Barebones Agentic Engineering
What it is
Barebones Agentic Engineering is the practice of maximizing agent output with minimal tooling and harness complexity. The core claim: you do not need the latest agent frameworks, plugins, or memory systems to do world-class work. A basic CLI (Claude Code or Codex) plus disciplined context control outperforms elaborate setups.
The approach emerged from production experience building agentic factories for signals, infrastructure, and data pipelines — not toy projects. After exhaustive experimentation with every available package and harness, the practitioner returned to a near-minimal configuration and achieved the most ground-breaking results.
Why it matters
Foundation companies move at generational speed. Every new generation of agents becomes more instruction-compliant, which redefines what is "optimal." Elaborate harnesses and plugins lock you into solutions for problems that may not exist in the next agent generation. If a problem is real and a solution is good, the foundation companies will eventually absorb it into the base product — as happened with skills, memory, subagents, and planning.
Key points
- Context is everything: The enemy is context bloat. Agents overwhelmed with unnecessary information perform worse. Give agents only the exact information they need for the current task.
- Separate research from implementation: Do not ask an agent to "build an auth system" — that forces research into implementation context. Instead: research the implementation approach first (in a separate session if needed), then hand the chosen design to a fresh agent session with precise specs.
- Exploit sycophancy, do not fight it: Agents are hard-programmed to please. Use this by biasing them toward desired outcomes rather than expecting neutral analysis. Example: a bug-finder agent scored +1/+5/+10 by severity will exhaustively surface every possible issue; an adversarial agent scored for disproving bugs will aggressively challenge them; a referee agent arbitrates. The intersection is high-fidelity validation.
- Tests and screenshots as completion milestones: Agents know how to start a task but not how to end it. Deterministic tests and visual verification provide clear, non-negotiable endpoints. A TASK_CONTRACT.md can encode the exact verification steps required before session termination.

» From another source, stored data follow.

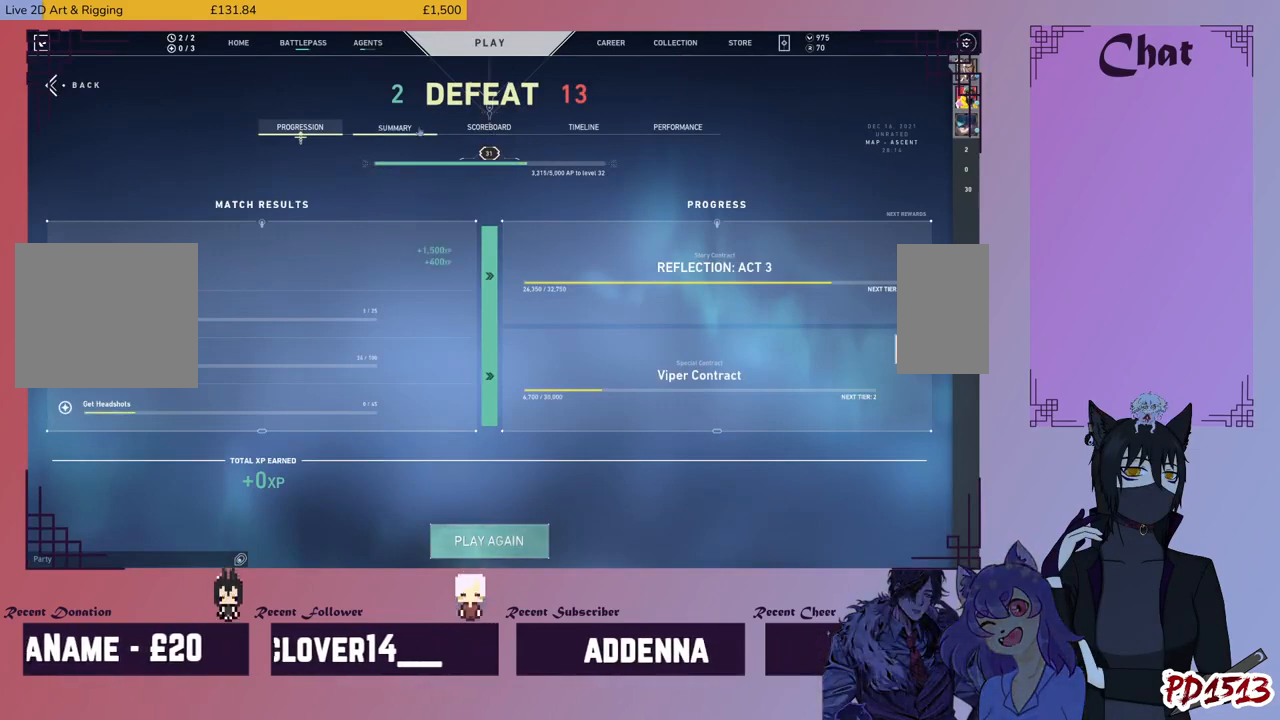
{"keys": [], "mouse": [], "events": []}
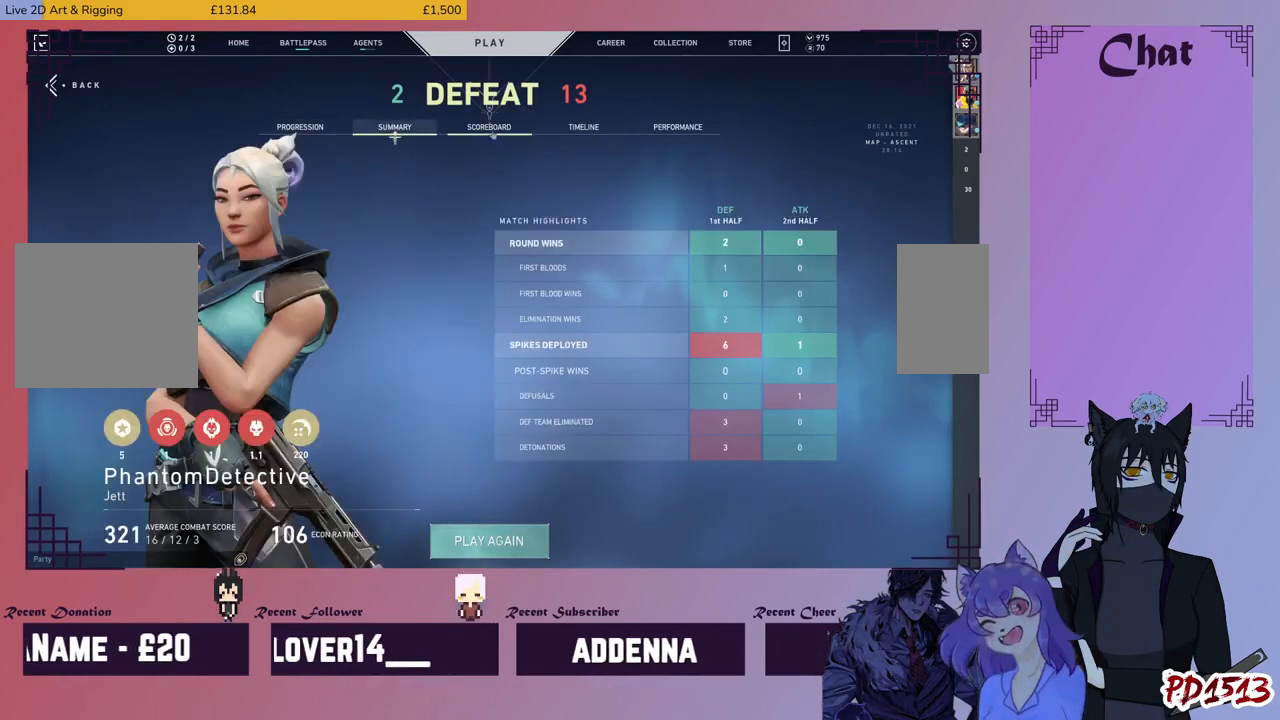
{"keys": [], "mouse": [], "events": [[133, "mouse_left", "down"], [233, "mouse_left", "up"]]}
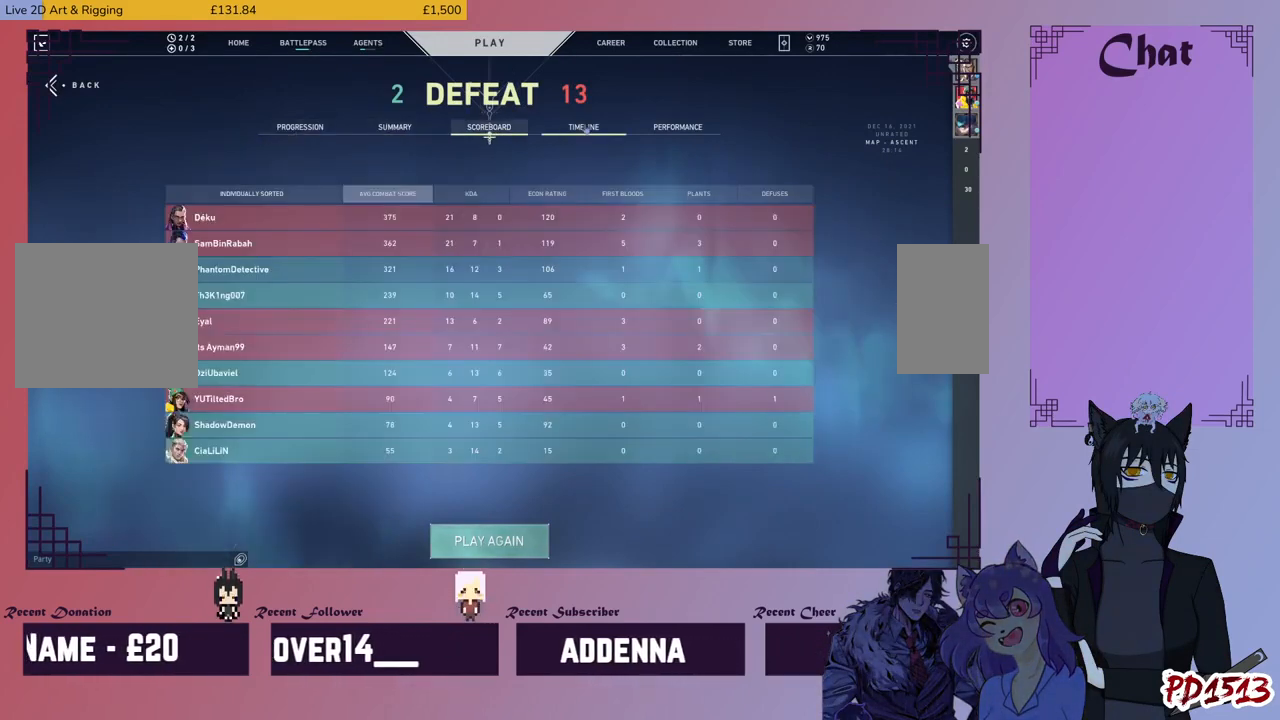
{"keys": [], "mouse": [], "events": []}
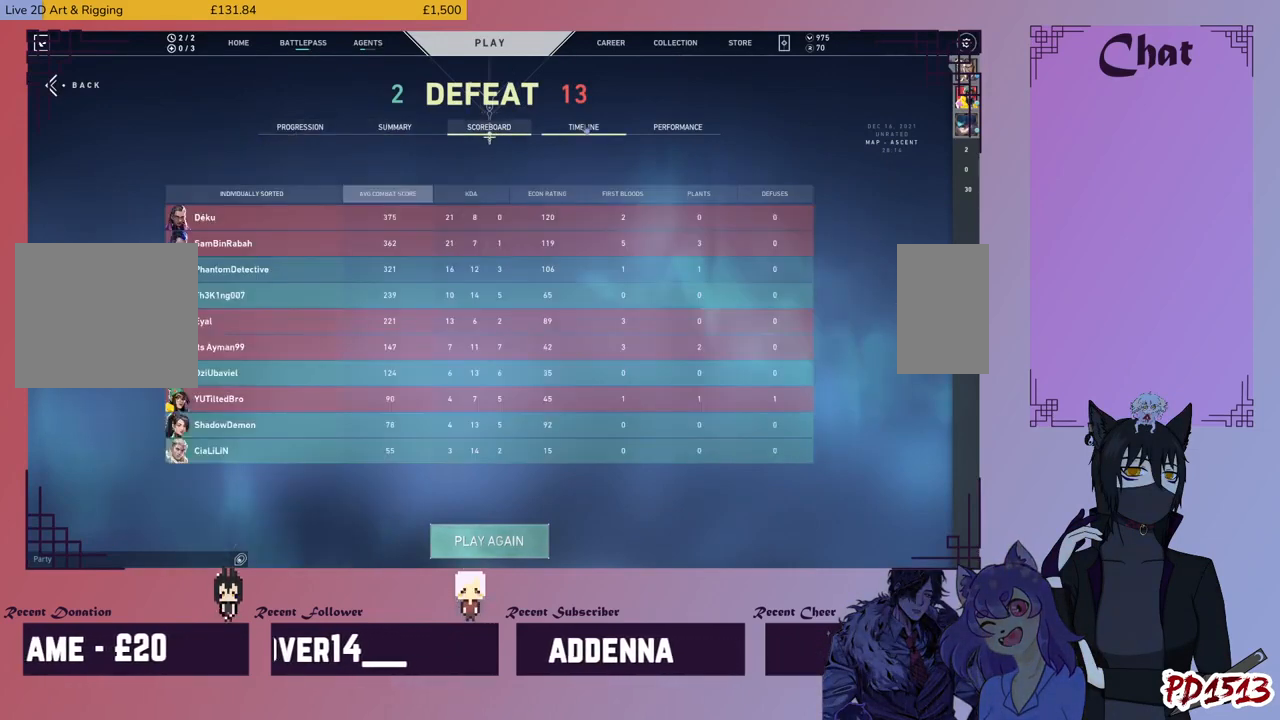
{"keys": [], "mouse": [], "events": []}
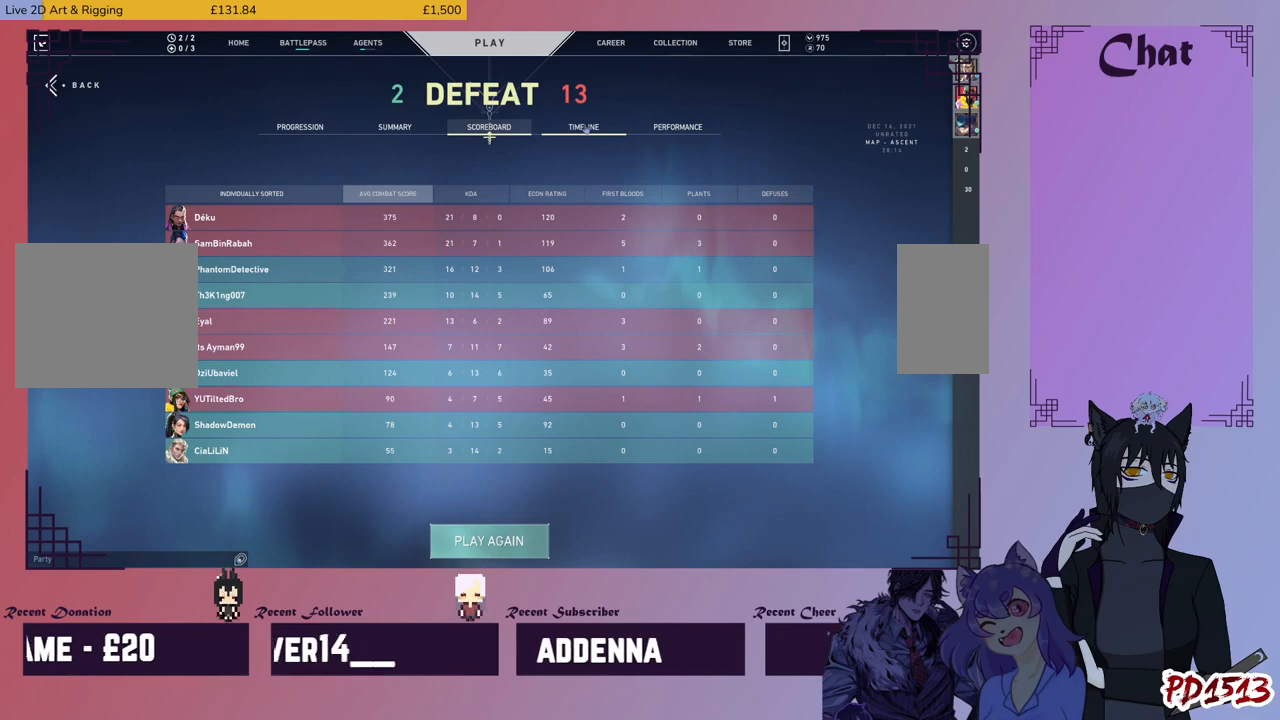
{"keys": [], "mouse": [], "events": []}
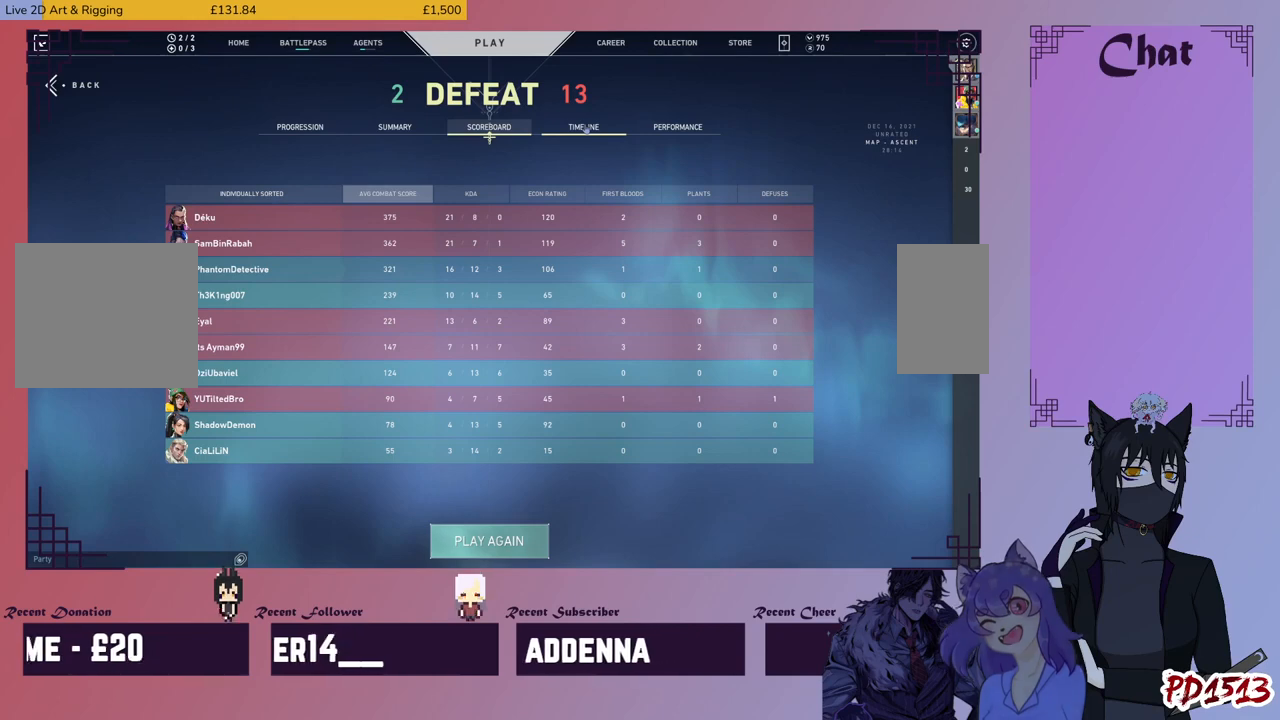
{"keys": [], "mouse": [], "events": [[300, "mouse_left", "down"], [433, "mouse_left", "up"]]}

- Rules and skills iterate in cycles: Start barebones. Add rules when an agent does something wrong. Add skills for specific recipes. Over time, rules and skills contradict each other and cause context bloat. Periodically consolidate and remove contradictions. Performance degrades, then you clean up, then it feels like magic again.
- One session per contract: Long-running 24-hour sessions force unrelated contract contexts into the same session, causing bloat. Better: an orchestration layer creates a new session for each well-specified contract.
Evidence across sources
| Source | Key Claim | Relevance |
|---|---|---|
| How To Be A World-Class Agentic Engineer | "Your enthusiasm is likely doing more harm than good" — less harness, more context discipline | Primary framework |
Open questions
- Does the barebones approach scale to teams where multiple people share the same agent configuration?
- How does the "separate research from implementation" rule apply when the agent itself is the researcher?
- When does the cost of context bloat exceed the cost of session setup overhead?
Prompts for witness
- Which of Jean's current skills or harness assumptions would still be needed if models improved by one generation?
- When has an elaborate setup actually hurt performance compared to a minimal one?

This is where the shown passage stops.